Only half of municipalities that served as sample for this study regarding FHS covering had a mild increase. In 9 municipalities, conditions remained unchanged. However, in relation to correlation analysis between PCSI and FHS covering, only a small portion registered improvements, whereas the majority (80.5%) remained unchanged in relation to socioeconomic dynamic of this region during the period of 5 years (2002 – 2007). These findings show that efforts done by public and private spheres to improve general numbers did not result, in practice, in more efficient policy in the health care.

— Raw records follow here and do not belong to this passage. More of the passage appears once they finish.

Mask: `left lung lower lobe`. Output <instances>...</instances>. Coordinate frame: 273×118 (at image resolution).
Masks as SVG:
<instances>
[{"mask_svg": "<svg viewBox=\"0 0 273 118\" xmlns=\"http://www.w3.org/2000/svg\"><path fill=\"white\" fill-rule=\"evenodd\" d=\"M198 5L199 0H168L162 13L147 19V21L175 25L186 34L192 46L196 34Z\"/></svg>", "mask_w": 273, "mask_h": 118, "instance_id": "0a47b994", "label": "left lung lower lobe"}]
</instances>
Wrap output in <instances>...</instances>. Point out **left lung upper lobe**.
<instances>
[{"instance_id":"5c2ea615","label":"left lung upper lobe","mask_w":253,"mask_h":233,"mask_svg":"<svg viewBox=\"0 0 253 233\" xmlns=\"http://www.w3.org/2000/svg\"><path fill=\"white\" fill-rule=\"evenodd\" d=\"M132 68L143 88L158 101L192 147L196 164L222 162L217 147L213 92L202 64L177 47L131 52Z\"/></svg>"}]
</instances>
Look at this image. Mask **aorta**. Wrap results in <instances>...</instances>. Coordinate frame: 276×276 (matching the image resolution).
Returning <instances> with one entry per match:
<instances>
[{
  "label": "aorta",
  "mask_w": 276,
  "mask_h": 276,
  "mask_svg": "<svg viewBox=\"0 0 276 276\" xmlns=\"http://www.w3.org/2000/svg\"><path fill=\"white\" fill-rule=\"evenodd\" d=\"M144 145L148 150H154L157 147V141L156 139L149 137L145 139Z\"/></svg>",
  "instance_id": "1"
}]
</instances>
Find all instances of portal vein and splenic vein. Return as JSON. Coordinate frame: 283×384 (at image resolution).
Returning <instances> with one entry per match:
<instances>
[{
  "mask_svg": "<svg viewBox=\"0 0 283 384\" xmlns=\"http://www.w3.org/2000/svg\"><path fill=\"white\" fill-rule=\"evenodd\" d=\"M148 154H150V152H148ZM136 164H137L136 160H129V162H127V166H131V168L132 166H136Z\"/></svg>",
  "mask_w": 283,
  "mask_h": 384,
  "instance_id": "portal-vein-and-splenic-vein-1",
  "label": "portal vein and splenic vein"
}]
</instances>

It was also possible to verify a higher proportion of indicators that worsened throughout the analyzed period, therefore showing a direct correlation between indicators that improved with increase of FHS covering are still not established in clear and effective manner. Reason for this behavior can be explained because of FHS became recognized primary care policies in 1996.

CONCLUSION

Based on analysis of the Family Health Program, which in 2011 started to be known as the Family Health Strategy, we identified considering percentage of health indicators and diseases classified as sensible to primary care that, after almost two decades of activities, this family care based model is under expansion in Brazil. The proof that this program is under growing is the small improvement and worsening of indexes, or, even, the lack of data to provide a robust assessment. In addition, we observed that most of indicators remained stable.

Still, the assessment period seemed insufficient to obtain accurate conclusions to show and identify the real need of more efforts by the sanitary authorities given the increase in availability of the service delivered that is vital to the development of health care infrastructure in the Brazilian society.